The labor shortage is another challenge. As a veteran, Turner actively pursues veteran hires, but he is staking the company’s future on his sons and the friends his sons brought into the business. Each of these young men is being trained in utility installations with the goal of each becoming a supervisor of a crew.

Well known and well liked

In addition to being the go-to guy for dry utilities, Turner, with his decades of experience, has taught almost everybody else in the area who does this work, too. The good karma seems to have circled back.

“The majority of these people have either worked for him or learned from him, even people in the public sector like inspectors,” says Josh McKay at Aken Industries. “Some companies will be protective of what they do. He’s not like that.”

This kind of generosity is nothing new in Texas; in fact, it’s as old as the West itself, a pioneer ethic that runs back many generations in the Turner family, which came to Texas before it was Texas—to purchase a land grant from Mexico.

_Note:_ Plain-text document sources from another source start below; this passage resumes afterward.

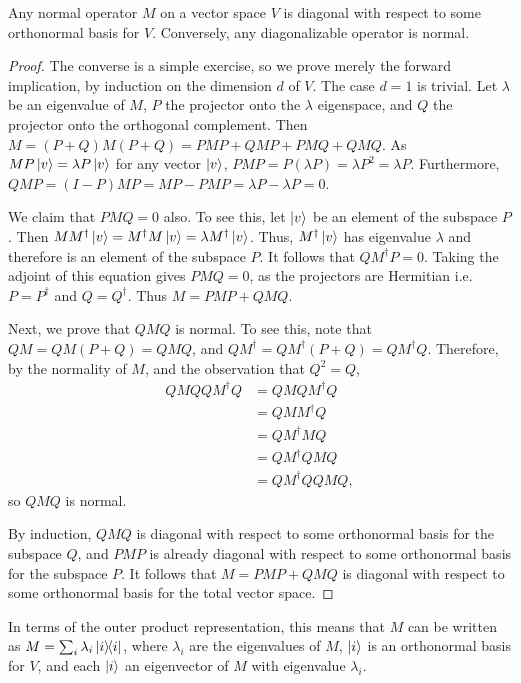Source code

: \begin{theorem}
  Any normal operator $M$ on a vector space $V$ is diagonal with respect to
  some orthonormal basis for $V$. Conversely, any diagonalizable operator is
  normal.
\end{theorem}
\begin{proof}
  The converse is a simple exercise, so we prove merely the forward
  implication, by induction on the dimension $d$ of $V$. The case $d = 1$ is
  trivial. Let $\lambda$ be an eigenvalue of $M$, $P$ the projector onto the
  $\lambda$ eigenspace, and $Q$ the projector onto the orthogonal complement.
  Then $M = (P + Q)M(P + Q) = PMP + QMP + PMQ + QMQ$. As $MP\ket{v} = \lambda P
  \ket{v}$ for any vector $\ket{v}$, $PMP = P(\lambda P) = \lambda P^2 =
  \lambda P$. Furthermore, $QMP = (I - P)MP = MP - PMP = \lambda P - \lambda P
  = 0$.

  We claim that $PMQ = 0$ also. To see this, let $\ket{v}$ be an element of the
  subspace $P$. Then $M M^\dagger \ket{v} = M^\dagger M \ket{v} = \lambda
  M^\dagger \ket{v}$. Thus, $M^\dagger \ket{v}$ has eigenvalue $\lambda$ and
  therefore is an element of the subspace $P$. It follows that $Q M^\dagger P =
  0$. Taking the adjoint of this equation gives $PMQ = 0$, as the projectors
  are Hermitian i.e. $P = P^\dagger$ and $Q = Q^\dagger$. Thus $M = PMP + QMQ$.

  Next, we prove that $QMQ$ is normal. To see this, note that $QM = QM(P + Q) =
  QMQ$, and $Q M^\dagger = Q M^\dagger (P+Q) = Q M^\dagger Q$. Therefore, by
  the normality of $M$, and the observation that $Q^2 = Q$, \begin{align*}
    Q M Q Q M^\dagger Q
    &= Q M Q M^\dagger Q \\
    &= Q M M^\dagger Q \\
    &= Q M^\dagger M Q \\
    &= Q M^\dagger Q M Q \\
    &= Q M^\dagger Q Q M Q,
  \end{align*} so $QMQ$ is normal.

  By induction, $QMQ$ is diagonal with respect to some orthonormal basis for
  the subspace $Q$, and $PMP$ is already diagonal with respect to some
  orthonormal basis for the subspace $P$. It follows that $M = PMP + QMQ$ is
  diagonal with respect to some orthonormal basis for the total vector space.
\end{proof}

In terms of the outer product representation, this means that $M$ can be
written as $M = \sum_i \lambda_i \ketbra{i}{i}$, where $\lambda_i$ are the
eigenvalues of $M$, $\ket{i}$ is an orthonormal basis for $V$, and each
$\ket{i}$ an eigenvector of $M$ with eigenvalue $\lambda_i$.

For Tommy Turner that same ethic comes with a healthy dose of patriotism, tempered by the loss of friends in Vietnam.

“There has been somebody in my family in every war since the American Revolution,” he says. “When I see anybody disrespecting the flag, in any form or fashion, it hurts me. It makes tears run down my face. Nobody takes a knee around here. If they do, I’ll go down to the field and drag them off by the ears.”

Management philosophy

After nearly a half century in the construction business Turner has developed a unique philosophy on success.

“My concept now that I’ve gotten older is there really isn’t any boss on the jobsite,” says Turner. “There is a guy who knows the most and he directs the work, but I don’t have any superintendents riding around in their trucks in pretty starched shirts. I don’t like to see anybody sitting in a truck. Every bit of that draws from your bottom line.”

In the end, he says, it’s about people and humility. “The boss doesn’t make the company. The equipment doesn’t make the company. The people make the company. You can have the best equipment in the world, but if you don’t have the right people around, you’re not going to get the production,” Turner says.

And the key to long-term success? “You have to stay humble in the construction business and be honorable about what you do,” says Turner. “You can’t burn bridges. Younger men don’t realize that. Older men do. Whether you’re right or wrong, be diplomatic, and don’t burn those bridges. I learned that one the hard way.”